Parir un elefante

El reloj biológico de cada mujer tiene un sonido de alarma diferente. Algunas lo tienen programado con la canción de “Los Tres Cochinitos” de Cri-cri y cuando suena en la radio porque por error sintonizan “La Cueva del Dinosaurio” se acuerdan de que su momento ha llegado. No sé si todo mundo en esta época híper conectada tenga acceso a “La Cueva del Dinosaurio”, pero para quienes no, les comento que es un programa de radio de música de abuelitos que escuchaba mi papá cuando yo era niña, aunque seguramente hay muchas versiones equivalentes.

Otras señoras (sí, aquí todas somos señoras porque ¿cuándo han conocido a un señorito?), han configurado la alarma con “La Calle de las Sirenas” o con cualquier cosa que suene a los 90 y les recuerde que el tiempo está contando. A veces pasa que apenas empieza la música a sonar y ya están oprimiento el botón de “snooze” o de “cinco minutos (o años)” más.

Aunque nunca elegí el tono para este despertador, lo escuché sonar el otro día; hace como dos o tres meses que abordé un vuelo trasatlántico de unas 10 horas: fue el llanto de un bebé que comenzó con el despegue y terminó con el aterrizaje sobre suelo “hongkonés” o no sé cómo se diga.

Me hubiera gustado hacer lo que hago con todos los despertadores: intentar usarlos una vez, ignorarlos y no volverlos a programar jamás. Saben que los odio, que los evito, que si me tengo que levantar muy temprano prefiero no dormir, o no hacerlo profundamente, odio iniciar el día con ese sonido espantoso. Pero allí no pude, el bebé no se callaba y la alarma del reloj biológico berreaba junto con él.

Sin embargo, me di cuenta que me había equivocado, la alarma no era para hacer lo que todos creen: no-no-no. A veces pasa que suena una alarma y piensas que hay una junta importante pero revisas la agenda y sólo tienes cita para irte a “hacer las uñas” o para tomar un café con una amiga a quien puedes cancelar sin ninguna penalización. No cuenta, aunque sí importa.

Así sucedió, el mensaje de la alarma no decía “fabricar una mini-Andrea”, sino “escribir una novela”. Eso sonó peor, al menos para lo del bebé sé por dónde empezar… con lo de la novela ni idea, además hay que inventar a más de una persona, al menos unos cinco, sólo que seas un genio literario y seas capaz de aventarte una novela con un sólo personaje… eso ni Dostoyevski, aunque “Crimen y Castigo” no dista mucho de ser algo así, por lo menos Raskolnikov interactúa con Sonia, con la prestamista a la que mata, con los policías, con su hermana y con algunos otros seres humanos ficticios más.

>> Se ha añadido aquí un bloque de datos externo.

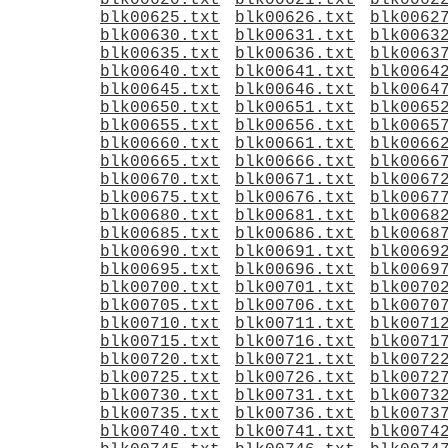
blk00620.txt
blk00621.txt
blk0062
blk00625.txt
blk00626.txt
blk0062
blk00630.txt
blk00631.txt
blk0063
blk00635.txt
blk00636.txt
blk0063
blk00640.txt
blk00641.txt
blk0064
blk00645.txt
blk00646.txt
blk0064
blk00650.txt
blk00651.txt
blk0065
blk00655.txt
blk00656.txt
blk0065
blk00660.txt
blk00661.txt
blk0066
blk00665.txt
blk00666.txt
blk0066
blk00670.txt
blk00671.txt
blk0067
blk00675.txt
blk00676.txt
blk0067
blk00680.txt
blk00681.txt
blk0068
blk00685.txt
blk00686.txt
blk0068
blk00690.txt
blk00691.txt
blk0069
blk00695.txt
blk00696.txt
blk0069
blk00700.txt
blk00701.txt
blk0070
blk00705.txt
blk00706.txt
blk0070
blk00710.txt
blk00711.txt
blk0071
blk00715.txt
blk00716.txt
blk0071
blk00720.txt
blk00721.txt
blk0072
blk00725.txt
blk00726.txt
blk0072
blk00730.txt
blk00731.txt
blk0073
blk00735.txt
blk00736.txt
blk0073
blk00740.txt
blk00741.txt
blk0074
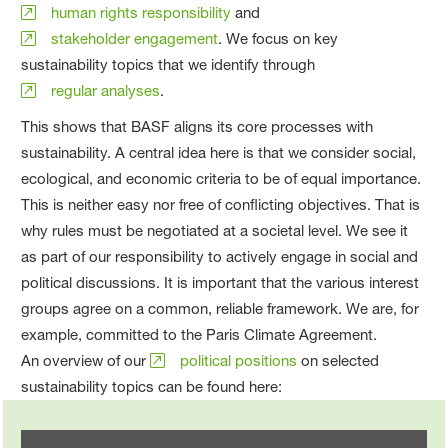
human rights responsibility
and
stakeholder engagement
. We focus on key
sustainability topics that we identify through
regular analyses
.
This shows that BASF aligns its core processes with
sustainability. A central idea here is that we consider social,
ecological, and economic criteria to be of equal importance.
This is neither easy nor free of conflicting objectives. That is
why rules must be negotiated at a societal level. We see it
as part of our responsibility to actively engage in social and
political discussions. It is important that the various interest
groups agree on a common, reliable framework. We are, for
example, committed to the Paris Climate Agreement.
An overview of our
political positions
on selected
sustainability topics can be found here:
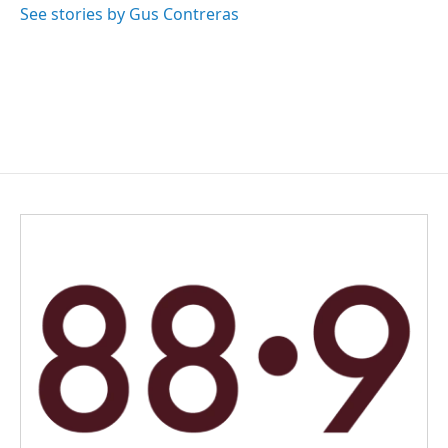
See stories by Gus Contreras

Tomo mi cuaderno y comienzo, me quedan como nueve horas del vuelo escuchando al bebé llorar, intento ver la “tele personal” que tengo frente a mi asiento pero no sirve, me cambio de lugar pero resulta que todo el sistema de películas y entretenimiento del avión está descompuesto. Me quejo con la sobrecargo, sólo obtengo un “sorry”, le pido un café y me dice que “no me vienen manejando lo que son bebidas calientes”. Ni modo, me regaño a mí misma por no ser millonaria y tener que viajar en esa aerolínea, por haber elegido precisamente ¡esa! Pero aún así… el mal servicio no puede justificarse.

En fin, el bebé sigue llorando y lo entiendo, si no pudiera escribir estaría chillando igual (o peor). Estoy de malas, llevo muchas horas sin dormir y aún me faltan más. Regreso a mi cuaderno, sigamos haciendo personajes, uno de ellos lleva tres párrafos de vida y ya me cae mal, ¿y si lo matamos? Eso de la novela está muy difícil, eso de ser el “poder superior” o “el Dios” de los personajes es mucho compromiso, implica gran responsabilidad, no puede ser que yo sea la que decide quién se enamora y quién se muere, ambas situaciones igual de graves.

Aterricé a las siete de la noche (horario de Hong Kong), me tocaban 10 horas de escala, me acomodé con una cobija en una banca del aeropuerto. Seguí trabajando en la novela, al menos ahora sin alarma, sin bebé de fondo. Desde entonces no he parado, la historia lleva varios meses de embarazo, aunque al paso que voy y con la cantidad de trabajo que tengo no sé si tendré un libro o un elefante.